Raccolti e colorati dai bimbi dell’asilo nido: “Messaggio di pace e accoglienza”

Passeggiando per Ceriale in questi giorni è possibile trovare per strada, sulle panchine, al parco… un sasso colorato con una scritta che rimanda alla gentilezza, alla cura e all’accoglienza.

Se vi chiedete chi mai potrebbe averli lasciati, vi sveliamo il mistero!
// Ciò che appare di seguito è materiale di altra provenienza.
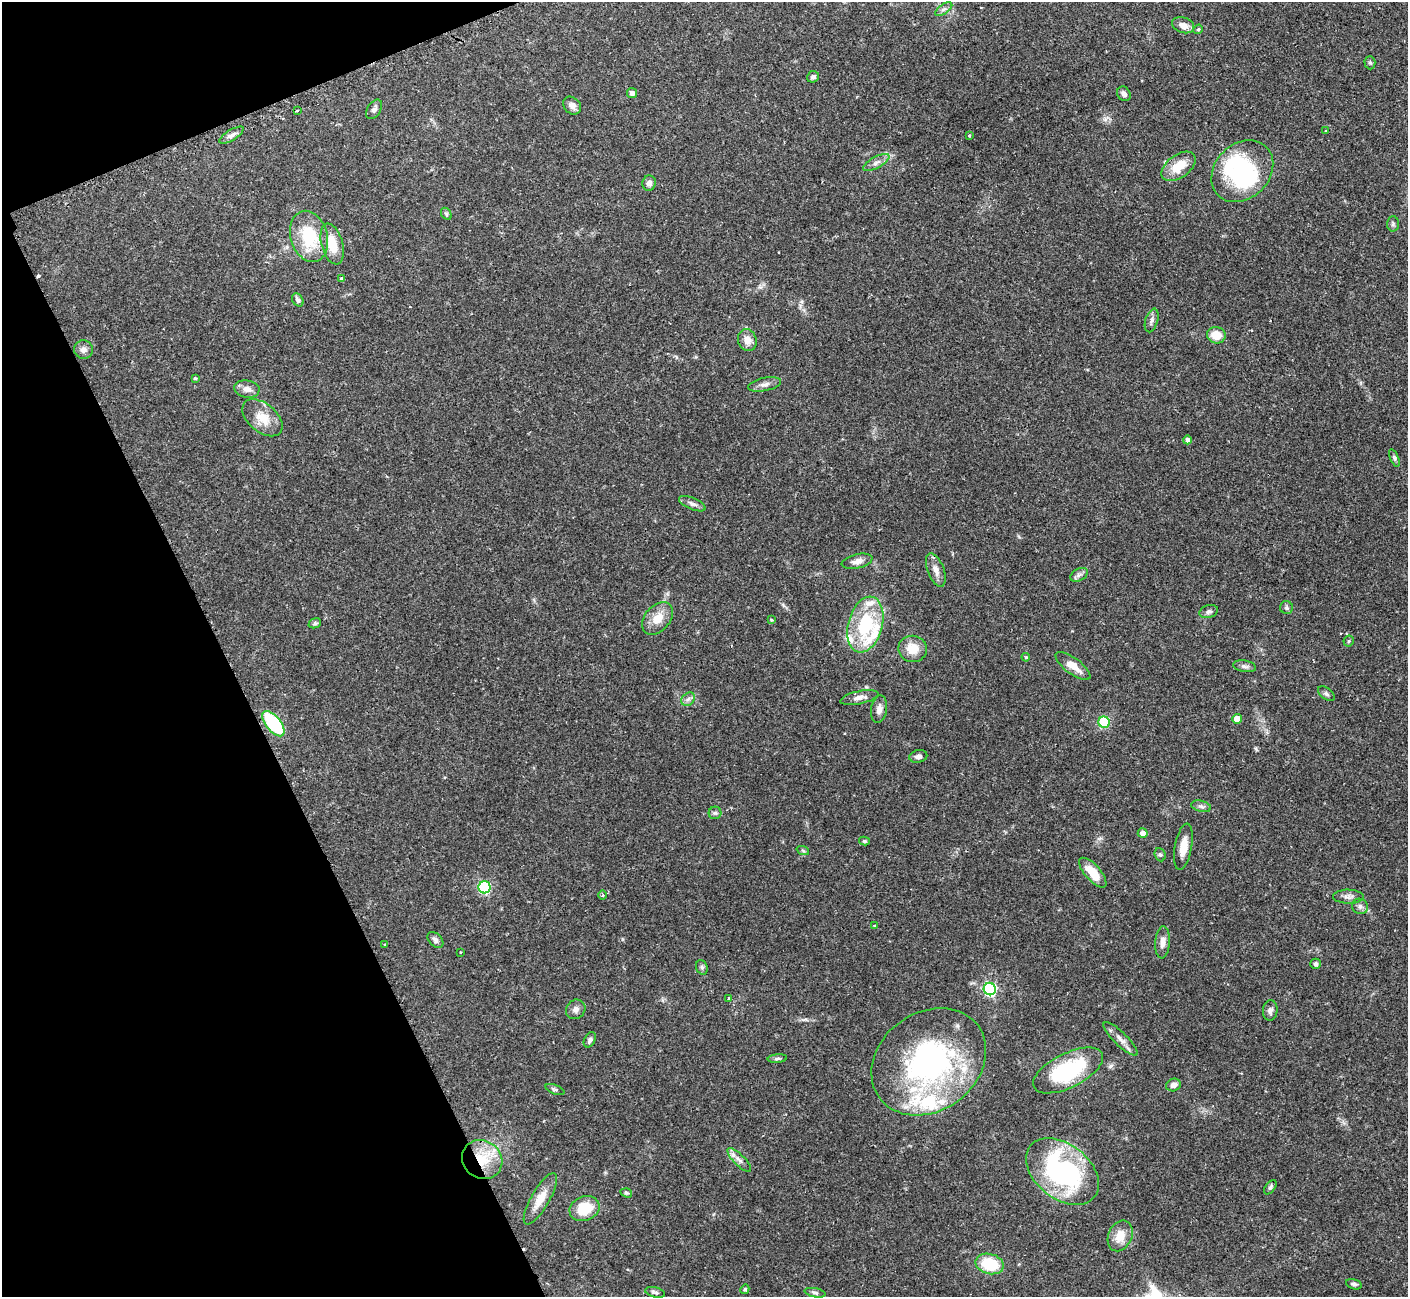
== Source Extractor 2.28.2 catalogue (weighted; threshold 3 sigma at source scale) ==
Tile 5 of 4 x 4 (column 1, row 2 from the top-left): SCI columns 18-1423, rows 2761-4055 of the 5652 x 5640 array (HDU 1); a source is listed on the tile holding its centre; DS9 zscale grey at full resolution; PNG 1410 x 1299 px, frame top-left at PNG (2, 2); each listed source drawn as its Kron ellipse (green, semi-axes under 4 px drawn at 4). Shown black and unused: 19% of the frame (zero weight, under 2 of 3 exposures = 2% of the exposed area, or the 3 px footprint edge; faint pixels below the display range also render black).
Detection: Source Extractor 2.28.2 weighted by HDU 2 'WHT'; one run over the whole footprint, this tile lists its part. Background 0.135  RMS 0.005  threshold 0.0227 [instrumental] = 3 sigma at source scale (4.5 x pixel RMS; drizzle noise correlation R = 1.50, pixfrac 1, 0.05/0.05 arcsec/px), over >= 5 px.
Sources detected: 109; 2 inside a brighter object's white glare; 1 cosmic-ray / hot-pixel residue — neither listed nor drawn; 7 inside a brighter listed object's ellipse — not listed separately; the other 99 listed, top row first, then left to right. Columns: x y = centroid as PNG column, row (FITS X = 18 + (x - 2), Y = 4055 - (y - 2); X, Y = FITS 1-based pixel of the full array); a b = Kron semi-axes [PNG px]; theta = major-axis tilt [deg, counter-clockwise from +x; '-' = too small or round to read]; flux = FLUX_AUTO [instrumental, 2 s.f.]
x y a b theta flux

Sono stati donati al paese, dai bimbi del nido cerialese “Il flauto magico”, che li hanno raccolti sulla spiaggia e poi dipinti.

Le educatrici della struttura hanno poi contributo scrivendo una frase, una parola gentile… L’idea è venuta da un maestro di Ravenna che, in questo periodo storico così difficile connotato da eventi così traumatici, ha voluto sensibilizzare i suoi alunni non dando i compiti canonici per Pasqua, ma invitandoli a colorare semplici sassi da lasciare in giro per la città per allietare, anche solo per un momento, chiunque li possa trovare. Così, anche il nido cerialese ha deciso di dare il proprio contributo alla “gentilezza” aderendo a questo progetto.

Uno degli obiettivi fondamentali al nido è proprio quello di educare i bimbi alla cordialità, alla cura della persona e delle relazioni attraverso parole e gesti semplici, come un “grazie” o un “abbraccio”.

“Quindi, tanti auguri di Buona Pasqua a tutti dai bimbi de Il flauto magico e a chiunque troverà i nostri “sassi gentili” per il paese” affermano dall’asilo nido di Ceriale, gestito dalla Fondazione Caterina Parodi.

“Un’altra bella e originale iniziativa del nostro nido d’infanzia, nel segno dell’educazione e dell’accoglienza – afferma l’assessore comunale ai servizi sociali Eugenio Maineri -, che dimostra ancora una volta la qualità formativa e l’attenzione rivolta a tutta la comunità e al nostro territorio”.

“Un plauso, quindi, dall’amministrazione comunale per l’attività svolta dai bambini coinvolti nel progetto e dallo staff di educatrici del nostro asilo nido: in occasione di queste festività pasquali un messaggio di speranza e fiducia nonostante il periodo ancora difficile che stiamo vivendo, prima per il Covid e ora con gli effetti della guerra” conclude l’assessore Maineri.